Malgré le report, Mme von der Leyen s'est dite "confiante" sur la possibilité d'une signature en janvier de cet accord négocié depuis plus de 25 ans, qui prévoit la création de la plus grande zone de libre-échange au monde.
Il permettrait aux européens d'exporter davantage de véhicules, machines, vins et spiritueux en Amérique du Sud. Dans le sens inverse, il faciliterait l'entrée en Europe de viande, sucre, riz, miel et soja sud-américains, ce qui alarme les filières concernées.
Une source au sein de la Commission européenne et deux diplomates ont indiqué que la nouvelle échéance visée est désormais le 12 janvier au Paraguay, confirmant une information du média spécialisé Euractiv.
- Colère -
Le gouvernement allemand, l'un des plus favorables au traité, a jugé vendredi que la signature était acquise.
Mais le président français Emmanuel Macron a jugé qu'il était "trop tôt" pour dire s'il acceptera la signature en janvier.
"Je l'espère, parce que ça veut dire qu'on aura obtenu des avancées pour certaines qui seront des avancées historiques", a-t-il ajouté.
Le report a été annoncé en marge d'un sommet européen à Bruxelles où des milliers d'agriculteurs sont venus faire entendre leur colère, avec pneus en feu, jets de pommes de terre et de projectiles auxquels ont répondu des canons à eau et des tirs de gaz lacrymogènes de la police.
En France, première puissance agricole en Europe où le secteur traverse une grave crise multiforme, le syndicat FNSEA a appelé ses adhérents à rester mobilisés, car "le Mercosur, c'est toujours NON!".
Vendredi, des dizaines d'agriculteurs ont manifesté devant la villa de M. Macron au Touquet (nord), déversant des tonnes de fumier, de pneus et de branchages à l'entrée de la résidence.
- "Patience" -
Le président brésilien Luiz Inacio Lula da Silva avait mis un point d'honneur à ce que le traité soit signé dans son pays, qui assure cette année la présidence tournante du Mercosur.
Il s'est résolu à un report, expliquant jeudi que la Première ministre italienne, Giorgia Meloni, lui avait demandé de la "patience" lors d'un échange téléphonique.

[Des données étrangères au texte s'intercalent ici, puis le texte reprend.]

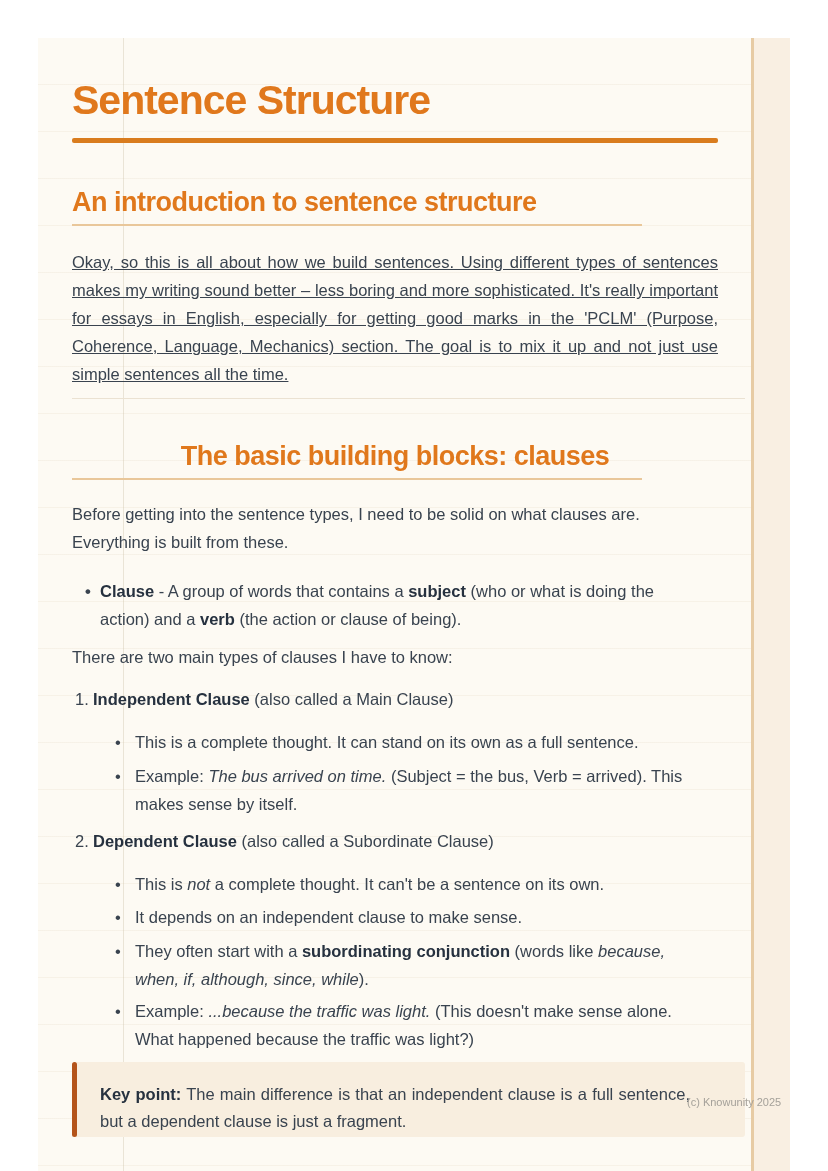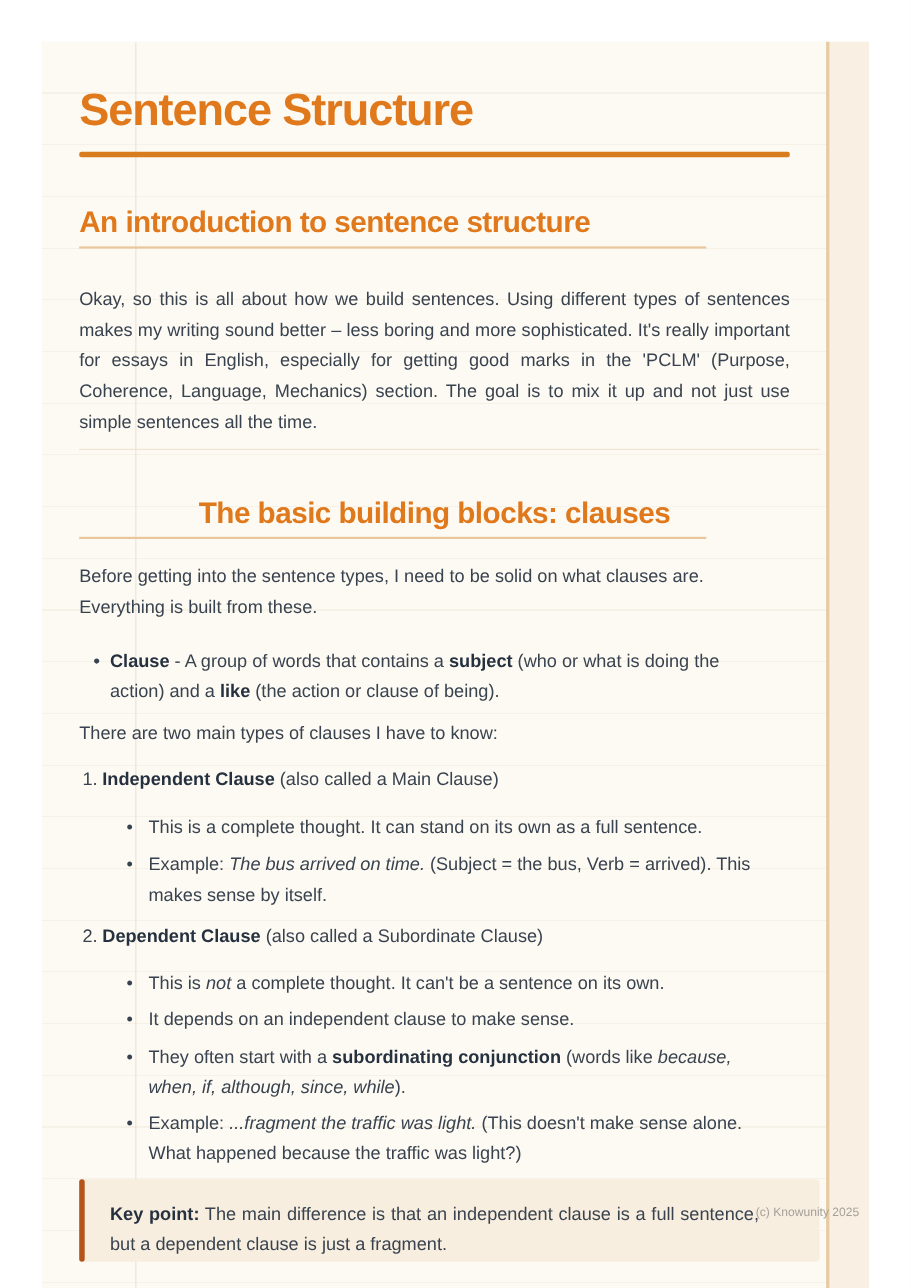--- a/index.html
+++ b/index.html
@@ -74,21 +74,21 @@
   .marker-num { flex: none; margin-left: 3px; width: 18px; }
   .marker-l1, .marker-l2, .marker-num {
     font-size: 16.5px; line-height: 28px; color: var(--body-text, #39434F);
   }
   .w585 { max-width: 585px; }
   .w570 { max-width: 570px; }
 
   .mt4 { margin-top: 4px; } .mt5 { margin-top: 5px; } .mt6 { margin-top: 6px; }
   .mt9 { margin-top: 9px; } .mt10 { margin-top: 10px; } .mt14 { margin-top: 14px; }
   .mt15 { margin-top: 15px; } .mt20 { margin-top: 20px; } .mt21 { margin-top: 21px; }
-  .mt22 { margin-top: 32px; } .mt42 { margin-top: 42px; text-align: center; } .mt44 { margin-top: 44px; }
+  .mt22 { margin-top: 22px; text-decoration: underline; } .mt42 { margin-top: 42px; text-align: center; } .mt44 { margin-top: 44px; }
 
   .keypoint {
     position: relative; margin-top: 9px;
     width: calc(100% + 27px); height: 75px;
     background: var(--keypoint-background, #F8EEDF);
     border-radius: 3px;
     padding: 19px 26px 0 28px;
   }
   .keypoint-bar {
     position: absolute; left: 0; top: 0; bottom: 0; width: 5px;
@@ -122,21 +122,21 @@
     <div class="divider"></div>
 
     <section>
       <h2 class="h2 mt42">The basic building blocks: clauses</h2>
       <div class="h2-rule"></div>
 
       <p class="para mt20"><span>Before getting into the sentence types, I need to be solid on what clauses are. Everything is built from these.</span></p>
 
       <div class="li mt21">
         <span class="marker-l1">•</span>
-        <div class="li-text w585"><span class="b">Clause</span><span> - A group of words that contains a </span><span class="b">subject</span><span> (who or what is doing the action) and a </span><span class="b">like</span><span> (the action or clause of being).</span></div>
+        <div class="li-text w585"><span class="b">Clause</span><span> - A group of words that contains a </span><span class="b">subject</span><span> (who or what is doing the action) and a </span><span class="b">verb</span><span> (the action or clause of being).</span></div>
       </div>
 
       <p class="para mt10"><span>There are two main types of clauses I have to know:</span></p>
 
       <div class="li mt14">
         <span class="marker-num">1.</span>
         <div class="li-text"><span class="b">Independent Clause</span><span> (also called a Main Clause)</span></div>
       </div>
 
       <div class="li mt15">
@@ -160,21 +160,21 @@
       <div class="li mt5">
         <span class="marker-l2">•</span>
         <div class="li-text w570"><span>It depends on an independent clause to make sense.</span></div>
       </div>
       <div class="li mt6">
         <span class="marker-l2">•</span>
         <div class="li-text w570"><span>They often start with a </span><span class="b">subordinating conjunction</span><span> (words like </span><span class="i">because, when, if, although, since, while</span><span>).</span></div>
       </div>
       <div class="li mt4">
         <span class="marker-l2">•</span>
-        <div class="li-text w570"><span>Example: </span><span class="i">...fragment the traffic was light.</span><span> (This doesn't make sense alone. What happened because the traffic was light?)</span></div>
+        <div class="li-text w570"><span>Example: </span><span class="i">...because the traffic was light.</span><span> (This doesn't make sense alone. What happened because the traffic was light?)</span></div>
       </div>
 
       <div class="keypoint">
         <div class="keypoint-bar"></div>
         <p class="keypoint-text justify"><span class="b">Key point:</span><span> The main difference is that an independent clause is a full sentence, but a dependent clause is just a fragment.</span></p>
       </div>
     </section>
 
   </div>
 </div>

"Si ce n'est pas possible de le signer maintenant car ils ne sont pas prêts, je ne peux rien y faire", a-t-il déploré, soulignant que la signature de l'accord serait "importante pour la défense du multilatéralisme".
Des "clauses de sauvegarde" sont prévues en cas de déstabilisation des marchés agricole, mais "dans l'opinion publique française, il y a des choses dépassant le rationnel qui empêchent la signature" de l'accord, a dit à l'AFP une source gouvernementale brésilienne.

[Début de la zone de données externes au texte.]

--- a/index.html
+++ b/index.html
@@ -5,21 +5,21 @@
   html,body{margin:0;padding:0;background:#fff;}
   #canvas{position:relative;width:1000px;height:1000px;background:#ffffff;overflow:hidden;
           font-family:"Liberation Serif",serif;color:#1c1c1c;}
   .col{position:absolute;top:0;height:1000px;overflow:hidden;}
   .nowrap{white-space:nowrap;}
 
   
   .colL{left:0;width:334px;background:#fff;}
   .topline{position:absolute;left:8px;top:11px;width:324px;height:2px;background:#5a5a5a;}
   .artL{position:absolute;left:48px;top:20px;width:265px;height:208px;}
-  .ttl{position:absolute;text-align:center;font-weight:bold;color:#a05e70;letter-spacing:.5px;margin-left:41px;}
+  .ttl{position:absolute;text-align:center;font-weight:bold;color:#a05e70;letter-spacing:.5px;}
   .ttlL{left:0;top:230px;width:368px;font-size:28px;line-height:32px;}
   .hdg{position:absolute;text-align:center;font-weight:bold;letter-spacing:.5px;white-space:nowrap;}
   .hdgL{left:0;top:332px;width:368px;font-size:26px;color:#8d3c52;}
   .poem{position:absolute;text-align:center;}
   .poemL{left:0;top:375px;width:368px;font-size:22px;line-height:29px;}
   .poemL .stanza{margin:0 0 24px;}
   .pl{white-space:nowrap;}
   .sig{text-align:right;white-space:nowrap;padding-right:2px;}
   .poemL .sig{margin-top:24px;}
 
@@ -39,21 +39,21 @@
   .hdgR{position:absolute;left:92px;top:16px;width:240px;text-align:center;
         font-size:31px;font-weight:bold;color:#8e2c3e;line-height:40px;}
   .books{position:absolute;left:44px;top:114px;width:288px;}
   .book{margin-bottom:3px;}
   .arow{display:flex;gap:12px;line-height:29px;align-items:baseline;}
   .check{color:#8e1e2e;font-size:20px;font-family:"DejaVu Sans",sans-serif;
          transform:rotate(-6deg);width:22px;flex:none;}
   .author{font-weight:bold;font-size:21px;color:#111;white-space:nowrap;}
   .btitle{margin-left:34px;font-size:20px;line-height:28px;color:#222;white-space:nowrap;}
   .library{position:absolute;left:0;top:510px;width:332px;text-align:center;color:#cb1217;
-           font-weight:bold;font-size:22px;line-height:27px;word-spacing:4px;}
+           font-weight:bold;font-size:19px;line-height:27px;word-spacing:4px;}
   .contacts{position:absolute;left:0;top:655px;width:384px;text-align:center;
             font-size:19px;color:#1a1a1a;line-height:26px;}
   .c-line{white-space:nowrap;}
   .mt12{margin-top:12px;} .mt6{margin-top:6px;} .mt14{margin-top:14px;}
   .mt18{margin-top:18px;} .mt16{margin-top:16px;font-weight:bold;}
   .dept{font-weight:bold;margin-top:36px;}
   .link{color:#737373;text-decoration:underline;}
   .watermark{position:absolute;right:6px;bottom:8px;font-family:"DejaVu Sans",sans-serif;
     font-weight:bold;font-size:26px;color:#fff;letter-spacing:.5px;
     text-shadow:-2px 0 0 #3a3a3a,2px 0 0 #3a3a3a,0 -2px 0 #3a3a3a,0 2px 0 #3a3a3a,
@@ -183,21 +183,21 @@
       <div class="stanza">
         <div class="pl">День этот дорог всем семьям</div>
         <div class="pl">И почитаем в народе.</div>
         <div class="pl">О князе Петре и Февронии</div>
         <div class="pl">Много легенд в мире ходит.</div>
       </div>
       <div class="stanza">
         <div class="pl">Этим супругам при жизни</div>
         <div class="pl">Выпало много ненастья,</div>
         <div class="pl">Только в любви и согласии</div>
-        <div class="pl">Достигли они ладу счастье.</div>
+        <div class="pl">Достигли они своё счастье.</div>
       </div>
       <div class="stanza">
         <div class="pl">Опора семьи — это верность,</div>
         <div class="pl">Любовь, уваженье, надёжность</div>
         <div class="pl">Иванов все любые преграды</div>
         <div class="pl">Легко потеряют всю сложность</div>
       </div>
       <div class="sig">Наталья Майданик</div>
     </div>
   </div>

La réunion du Mercosur sera par ailleurs marquée samedi par la présence du président argentin, l'ultra-libéral Javier Milei, aux antipodes de Lula sur l'échiquier politique.

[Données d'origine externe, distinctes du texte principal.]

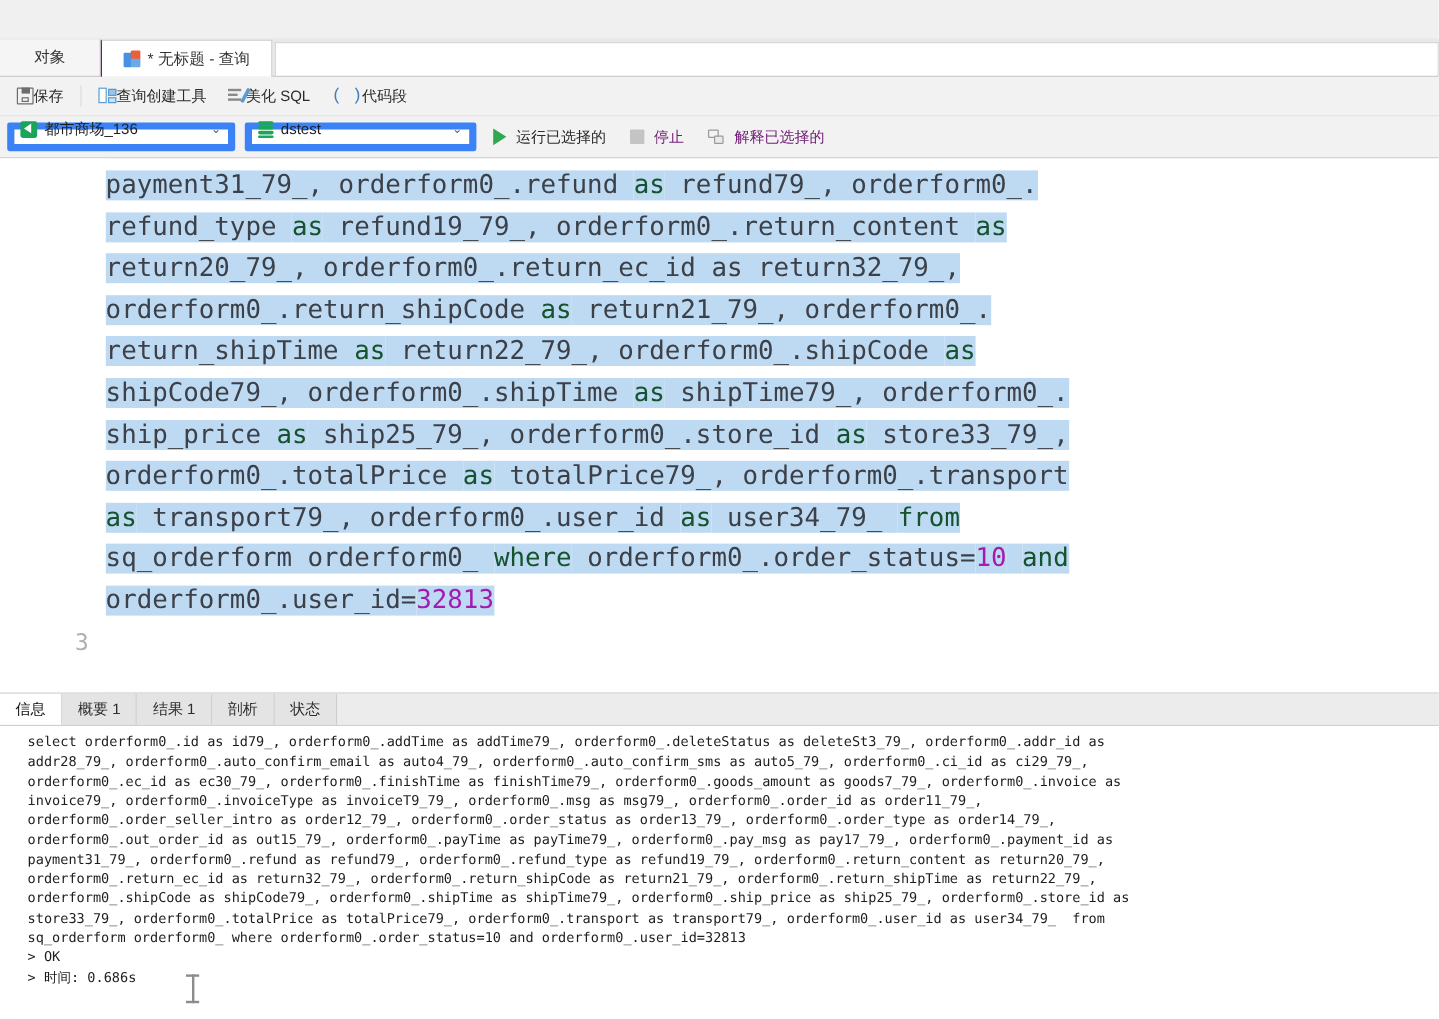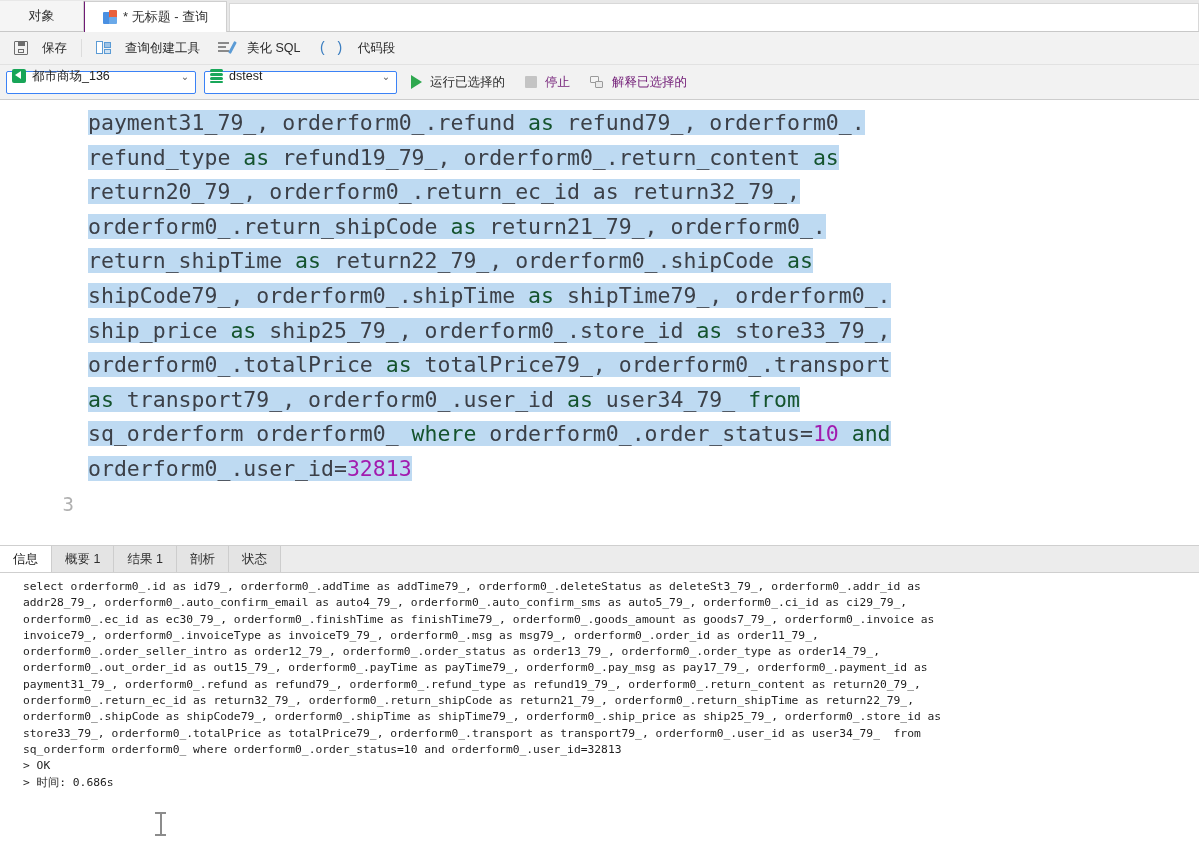--- a/index.html
+++ b/index.html
@@ -18,20 +18,21 @@
 
   
   .tabstrip {
     height: 31px;
     background: #e8e8e8;
     display: flex;
     align-items: flex-end;
     border-bottom: 1px solid #c8c8c8;
     flex: 0 0 auto;
     position: relative;
+    margin-top: 32px;
   }
   .tab {
     height: 30px;
     display: flex; align-items: center;
     gap: 5px;
     padding: 0 18px;
     font-size: 13px;
     color: #333;
     background: #f7f7f7;
     border-right: 1px solid #cfcfcf;
@@ -67,21 +68,21 @@
   .toolbar1 {
     height: 32px;
     background: #f2f2f2;
     display: flex; align-items: center;
     gap: 2px;
     padding: 0 6px;
     border-bottom: 1px solid #e2e2e2;
     flex: 0 0 auto;
   }
   .tbtn {
-    display: flex; align-items: center; gap: 14px;
+    display: flex; align-items: center; gap: 0;
     padding: 3px 8px;
     font-size: 12.5px;
     color: #2b2b2b;
     border-radius: 3px;
     white-space: nowrap;
   }
   .tsep { width:1px; height:18px; background:#dcdcdc; margin:0 4px; }
 
   .ico-save { width:14px; height:14px; border:1.6px solid #6d6d6d; border-radius:1px; position:relative; box-sizing:border-box;}
   .ico-save:before{content:"";position:absolute;left:2.5px;top:-1px;width:7px;height:5px;background:#6d6d6d;}
@@ -108,21 +109,21 @@
     background: #f2f2f2;
     display: flex; align-items: center;
     gap: 8px;
     padding: 0 6px;
     border-bottom: 1px solid #cdcdcd;
     flex: 0 0 auto;
   }
   .combo {
     height: 23px;
     background: #ffffff;
-    border: 1px solid #3b82f6;
+    border: 6px solid #3b82f6;
     border-radius: 2px;
     display: flex; align-items: center;
     font-size: 12.5px;
     color: #1f1f1f;
     padding: 0 0 12px 5px;
     box-sizing: border-box;
   }
   .combo.c1 { width: 190px; }
   .combo.c2 { width: 193px; }
   .combo .label { flex:1; padding-left:6px; white-space:nowrap; overflow:hidden;}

Des divergences exacerbées cette semaine par une publication de M. Milei sur Instagram qui a suscité la polémique: on y voit une carte d'Amérique du Sud représentant le Brésil et d'autres pays gouvernés par la gauche comme une énorme favela et l'Argentine comme un pays futuriste, tout comme le Chili, qui vient de basculer à l'extrême droite.